Sur la question de l’accord migratoire de 1968, régulièrement remis en cause dans le débat politique français, Bruno Fuchs défend la position du président français, Emmanuel Macron : toute modification éventuelle de cet accord ne peut se faire que dans un cadre de négociation bilatérale.

 Il rappelle que si certaines clauses sont jugées avantageuses pour les ressortissants algériens, d’autres, en revanche, ne leur sont pas forcément favorables. 

Il estime donc que toute révision de ce texte doit s’inscrire dans une approche équilibrée et concertée. «Cet accord de 1968 donne certains avantages aux Algériens, mais pas dans tous les domaines. Ce que nous disons, c’est qu’il ne peut être renégocié que si les deux parties s’accordent sur les modifications. Si l’on choisit la confrontation, alors il est certain qu’aucun compromis ne sera trouvé», déclare M. Fuchs. 

Interrogé sur la question de la mémoire, notamment après le retrait d’un documentaire sur l’usage d’armes chimiques par l’armée française pendant la Guerre de Libération nationale, Bruno Fuchs appelle à la transparence et à l’accès à l’histoire. 

Il considère que si ce documentaire a été censuré pour des raisons politiques, il s’agirait d’un véritable problème de fond. «Je n’ai pas encore tous les éléments sur cette affaire.
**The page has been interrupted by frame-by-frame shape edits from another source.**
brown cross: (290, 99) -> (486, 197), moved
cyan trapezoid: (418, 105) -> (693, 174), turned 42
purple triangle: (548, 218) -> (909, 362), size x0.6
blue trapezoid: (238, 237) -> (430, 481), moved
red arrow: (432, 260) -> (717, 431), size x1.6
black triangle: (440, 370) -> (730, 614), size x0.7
Mais s’il s’avère que le documentaire a été retiré pour des raisons politiques, alors c’est une vraie question qui se pose. 
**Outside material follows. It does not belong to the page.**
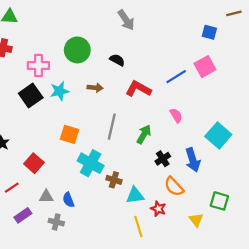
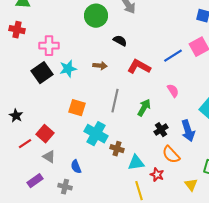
green circle: (77, 50) -> (96, 16), moved
red line: (12, 188) -> (25, 144), moved
gray triangle: (46, 197) -> (49, 157), moved, turned 32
L’histoire doit être regardée en face, avec objectivité et sans tabou», précise-t-il, tout en affirmant qu’il ne s’oppose pas à ce qu’un débat parlementaire soit organisé autour de ces questions mémorielles, estimant qu’un travail de vérité est indispensable pour tourner la page des blessures du passé. Et d’assurer : «La mémoire reste un sujet central dans nos relations avec l’Algérie. 

Nous devons avancer avec sincérité et responsabilité pour éviter qu’elle ne soit un frein au rapprochement entre nos deux peuples.»